Implications pour l’élaboration des politiques et la recherche future
Certaines formes combinées de surveillance numérique et de gestion algorithmique doivent être soigneusement examinées en fonction de leurs implications potentiellement négatives sur les conditions de travail. Cette nouvelle étude offre des données uniques pour mieux comprendre l’impact de la numérisation du travail et constitue une ressource précieuse pour soutenir les efforts de la Commission européenne en la matière, notamment la feuille de route pour des emplois de qualité et son initiative sur la gestion algorithmique.
Le rapport souligne la nécessité d’une action coordonnée de la part des partenaires sociaux et des décideurs politiques pour garantir que la numérisation en cours du travail se déroule d’une manière à la fois économiquement bénéfique et socialement responsable.
Arrière-plan
La transformation numérique du travail s’inscrit dans un contexte de progrès technologiques rapides et d’évolution des politiques de l’UE visant à favoriser l’innovation tout en protégeant les droits des travailleurs. Le Gestion algorithmique et travail de plate-forme du CCR (AIM-WORK) et son analyse complète fournissent un aperçu complet et actualisé de la manière dont la révolution numérique continue de remodeler le monde du travail européen de manière profonde et inégale.

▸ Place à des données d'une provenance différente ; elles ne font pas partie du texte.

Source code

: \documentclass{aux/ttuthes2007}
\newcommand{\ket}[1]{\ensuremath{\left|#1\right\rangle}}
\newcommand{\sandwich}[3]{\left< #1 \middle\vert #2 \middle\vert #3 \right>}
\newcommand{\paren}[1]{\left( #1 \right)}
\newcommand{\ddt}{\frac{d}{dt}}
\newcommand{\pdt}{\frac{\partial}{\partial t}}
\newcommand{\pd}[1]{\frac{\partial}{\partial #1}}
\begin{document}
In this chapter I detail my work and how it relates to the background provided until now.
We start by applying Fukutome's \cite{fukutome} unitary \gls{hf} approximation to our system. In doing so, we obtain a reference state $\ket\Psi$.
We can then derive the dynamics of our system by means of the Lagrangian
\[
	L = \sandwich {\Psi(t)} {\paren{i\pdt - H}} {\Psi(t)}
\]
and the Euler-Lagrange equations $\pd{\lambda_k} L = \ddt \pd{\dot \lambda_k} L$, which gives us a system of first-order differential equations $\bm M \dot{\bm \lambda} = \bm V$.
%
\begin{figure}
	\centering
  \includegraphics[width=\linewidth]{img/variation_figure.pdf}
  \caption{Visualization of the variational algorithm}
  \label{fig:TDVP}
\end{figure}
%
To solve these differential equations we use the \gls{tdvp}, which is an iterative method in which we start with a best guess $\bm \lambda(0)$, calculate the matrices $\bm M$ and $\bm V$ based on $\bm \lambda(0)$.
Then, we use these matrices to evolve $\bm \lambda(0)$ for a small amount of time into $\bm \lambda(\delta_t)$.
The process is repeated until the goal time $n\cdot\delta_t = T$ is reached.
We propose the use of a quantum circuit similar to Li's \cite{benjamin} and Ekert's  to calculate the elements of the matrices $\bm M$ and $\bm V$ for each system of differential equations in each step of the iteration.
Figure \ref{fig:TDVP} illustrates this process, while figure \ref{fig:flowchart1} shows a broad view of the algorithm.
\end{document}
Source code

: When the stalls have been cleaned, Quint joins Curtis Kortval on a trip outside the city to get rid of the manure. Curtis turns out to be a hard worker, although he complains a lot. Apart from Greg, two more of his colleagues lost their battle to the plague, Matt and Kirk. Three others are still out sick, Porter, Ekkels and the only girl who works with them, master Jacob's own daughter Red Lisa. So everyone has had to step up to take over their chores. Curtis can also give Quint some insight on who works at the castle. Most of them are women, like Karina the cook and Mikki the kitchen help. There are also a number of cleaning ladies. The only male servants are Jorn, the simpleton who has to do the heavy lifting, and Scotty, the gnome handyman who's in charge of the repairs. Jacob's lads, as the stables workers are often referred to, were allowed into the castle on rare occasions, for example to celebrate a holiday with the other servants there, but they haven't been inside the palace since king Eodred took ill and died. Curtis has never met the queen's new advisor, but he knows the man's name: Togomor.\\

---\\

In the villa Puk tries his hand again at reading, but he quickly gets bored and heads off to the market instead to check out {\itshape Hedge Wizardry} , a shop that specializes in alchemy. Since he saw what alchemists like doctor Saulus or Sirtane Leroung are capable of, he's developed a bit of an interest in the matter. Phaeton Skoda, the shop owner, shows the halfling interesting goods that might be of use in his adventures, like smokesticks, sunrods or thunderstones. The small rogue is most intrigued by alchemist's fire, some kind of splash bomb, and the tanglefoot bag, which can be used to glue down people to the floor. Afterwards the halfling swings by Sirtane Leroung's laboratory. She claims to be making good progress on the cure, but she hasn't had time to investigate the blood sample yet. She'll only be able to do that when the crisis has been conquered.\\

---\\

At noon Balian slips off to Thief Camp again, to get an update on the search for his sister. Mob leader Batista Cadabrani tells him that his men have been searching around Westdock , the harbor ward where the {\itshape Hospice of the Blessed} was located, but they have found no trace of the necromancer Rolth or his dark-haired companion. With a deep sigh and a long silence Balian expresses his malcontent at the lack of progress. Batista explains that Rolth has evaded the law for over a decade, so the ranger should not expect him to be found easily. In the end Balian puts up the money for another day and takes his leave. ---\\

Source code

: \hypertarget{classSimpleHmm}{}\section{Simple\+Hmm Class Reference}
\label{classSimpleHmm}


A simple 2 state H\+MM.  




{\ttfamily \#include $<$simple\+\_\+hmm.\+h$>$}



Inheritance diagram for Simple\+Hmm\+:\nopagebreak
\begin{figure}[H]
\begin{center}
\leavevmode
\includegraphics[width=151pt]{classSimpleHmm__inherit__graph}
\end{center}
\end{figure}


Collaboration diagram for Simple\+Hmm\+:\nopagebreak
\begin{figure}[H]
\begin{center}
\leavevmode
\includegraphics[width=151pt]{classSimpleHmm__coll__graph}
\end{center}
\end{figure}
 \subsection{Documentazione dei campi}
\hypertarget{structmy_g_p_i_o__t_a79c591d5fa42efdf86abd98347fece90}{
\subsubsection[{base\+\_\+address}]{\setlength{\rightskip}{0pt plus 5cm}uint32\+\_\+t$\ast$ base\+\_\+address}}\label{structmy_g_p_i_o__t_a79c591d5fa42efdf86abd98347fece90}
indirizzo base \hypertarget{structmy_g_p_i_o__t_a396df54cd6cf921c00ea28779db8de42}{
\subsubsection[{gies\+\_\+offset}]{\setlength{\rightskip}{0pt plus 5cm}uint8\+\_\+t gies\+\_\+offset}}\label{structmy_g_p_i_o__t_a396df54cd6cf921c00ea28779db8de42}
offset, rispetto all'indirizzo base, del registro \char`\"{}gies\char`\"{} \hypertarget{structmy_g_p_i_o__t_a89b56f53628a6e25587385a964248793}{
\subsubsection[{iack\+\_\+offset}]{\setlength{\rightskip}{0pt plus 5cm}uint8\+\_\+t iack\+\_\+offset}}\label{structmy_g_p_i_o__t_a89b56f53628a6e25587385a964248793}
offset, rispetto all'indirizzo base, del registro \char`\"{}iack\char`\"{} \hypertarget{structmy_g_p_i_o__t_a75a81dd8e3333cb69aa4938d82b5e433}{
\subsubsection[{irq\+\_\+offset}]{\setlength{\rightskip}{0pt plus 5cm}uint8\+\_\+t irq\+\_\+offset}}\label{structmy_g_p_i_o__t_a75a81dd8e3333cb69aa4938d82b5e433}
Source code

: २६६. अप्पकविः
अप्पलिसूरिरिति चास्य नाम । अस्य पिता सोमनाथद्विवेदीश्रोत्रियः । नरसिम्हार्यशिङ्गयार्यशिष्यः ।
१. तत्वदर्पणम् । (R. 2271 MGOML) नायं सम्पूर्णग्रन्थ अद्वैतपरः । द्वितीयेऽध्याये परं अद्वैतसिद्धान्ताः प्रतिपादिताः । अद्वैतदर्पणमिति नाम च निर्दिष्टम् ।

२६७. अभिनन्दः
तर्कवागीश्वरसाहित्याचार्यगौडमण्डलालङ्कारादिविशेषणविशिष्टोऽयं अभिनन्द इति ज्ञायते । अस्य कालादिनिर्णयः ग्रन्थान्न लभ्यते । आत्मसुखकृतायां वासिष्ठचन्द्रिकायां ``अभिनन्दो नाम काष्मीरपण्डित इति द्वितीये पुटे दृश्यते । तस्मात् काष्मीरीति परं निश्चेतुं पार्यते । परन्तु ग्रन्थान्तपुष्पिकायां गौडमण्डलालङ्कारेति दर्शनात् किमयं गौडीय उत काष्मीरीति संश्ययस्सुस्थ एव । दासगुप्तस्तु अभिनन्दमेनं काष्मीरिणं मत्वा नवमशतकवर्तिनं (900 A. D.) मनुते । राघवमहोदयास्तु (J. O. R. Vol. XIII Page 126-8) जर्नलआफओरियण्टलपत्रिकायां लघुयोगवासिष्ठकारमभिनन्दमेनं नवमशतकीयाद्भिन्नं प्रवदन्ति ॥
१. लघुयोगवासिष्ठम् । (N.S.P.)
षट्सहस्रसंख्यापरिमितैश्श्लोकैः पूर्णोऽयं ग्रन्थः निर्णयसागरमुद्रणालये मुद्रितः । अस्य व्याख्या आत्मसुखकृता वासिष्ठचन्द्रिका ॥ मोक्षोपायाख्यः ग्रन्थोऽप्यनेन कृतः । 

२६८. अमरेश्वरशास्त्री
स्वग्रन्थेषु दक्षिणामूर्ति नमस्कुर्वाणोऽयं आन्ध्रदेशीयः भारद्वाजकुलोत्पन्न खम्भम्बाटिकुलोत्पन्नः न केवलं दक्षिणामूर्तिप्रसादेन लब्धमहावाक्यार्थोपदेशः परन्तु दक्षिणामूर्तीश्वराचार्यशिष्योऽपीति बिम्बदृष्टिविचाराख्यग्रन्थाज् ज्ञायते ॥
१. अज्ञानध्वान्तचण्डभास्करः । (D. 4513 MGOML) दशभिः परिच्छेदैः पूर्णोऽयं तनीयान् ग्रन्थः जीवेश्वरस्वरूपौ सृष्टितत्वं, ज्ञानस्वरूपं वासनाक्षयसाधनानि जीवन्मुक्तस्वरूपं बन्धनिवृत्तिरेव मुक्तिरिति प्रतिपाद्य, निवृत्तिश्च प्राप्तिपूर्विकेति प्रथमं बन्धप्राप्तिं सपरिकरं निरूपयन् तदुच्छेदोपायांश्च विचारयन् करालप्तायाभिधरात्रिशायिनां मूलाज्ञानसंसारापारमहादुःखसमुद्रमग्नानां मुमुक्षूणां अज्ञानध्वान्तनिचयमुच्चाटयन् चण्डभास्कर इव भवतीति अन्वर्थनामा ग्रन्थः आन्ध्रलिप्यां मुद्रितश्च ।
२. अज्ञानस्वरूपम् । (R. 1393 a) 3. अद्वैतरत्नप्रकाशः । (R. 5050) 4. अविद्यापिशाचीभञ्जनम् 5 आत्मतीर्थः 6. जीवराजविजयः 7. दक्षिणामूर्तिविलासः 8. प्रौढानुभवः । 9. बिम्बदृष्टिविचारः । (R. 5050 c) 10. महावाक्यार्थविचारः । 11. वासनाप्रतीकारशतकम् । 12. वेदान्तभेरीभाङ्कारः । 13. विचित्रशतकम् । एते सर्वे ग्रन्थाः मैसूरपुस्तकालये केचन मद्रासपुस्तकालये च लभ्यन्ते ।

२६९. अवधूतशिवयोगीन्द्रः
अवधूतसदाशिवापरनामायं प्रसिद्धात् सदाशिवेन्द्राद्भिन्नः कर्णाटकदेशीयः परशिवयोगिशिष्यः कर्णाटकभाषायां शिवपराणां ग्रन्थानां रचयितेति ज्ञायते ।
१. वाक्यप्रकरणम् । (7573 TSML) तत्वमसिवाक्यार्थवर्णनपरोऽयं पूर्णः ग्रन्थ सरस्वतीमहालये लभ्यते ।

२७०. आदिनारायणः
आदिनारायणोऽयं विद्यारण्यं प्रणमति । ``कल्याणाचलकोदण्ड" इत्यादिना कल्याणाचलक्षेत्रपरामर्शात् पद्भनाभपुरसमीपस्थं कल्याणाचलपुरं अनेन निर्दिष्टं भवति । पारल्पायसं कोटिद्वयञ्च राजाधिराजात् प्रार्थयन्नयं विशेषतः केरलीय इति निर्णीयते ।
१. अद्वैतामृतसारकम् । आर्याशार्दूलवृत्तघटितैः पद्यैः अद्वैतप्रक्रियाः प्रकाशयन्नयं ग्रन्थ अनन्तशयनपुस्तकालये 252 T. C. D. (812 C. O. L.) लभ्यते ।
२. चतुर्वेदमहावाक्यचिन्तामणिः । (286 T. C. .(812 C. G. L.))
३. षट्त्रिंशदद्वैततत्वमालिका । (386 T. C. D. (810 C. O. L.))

Elle s’appuie sur des enquêtes précédentes du JRC, offrant une perspective plus large sur la numérisation du travail dans l’UE. L’étude souligne l’importance de poursuivre les recherches pour comprendre les divers impacts des outils numériques, de la surveillance et de l’IA dans différents secteurs et régions.
Contenu associé
Veille numérique, gestion algorithmique et plateformisation du travail en Europe
Plateformisation du travail : accélérée par la pandémie, un phénomène susceptible de s’amplifier
Publié à l’origine dans The European Times.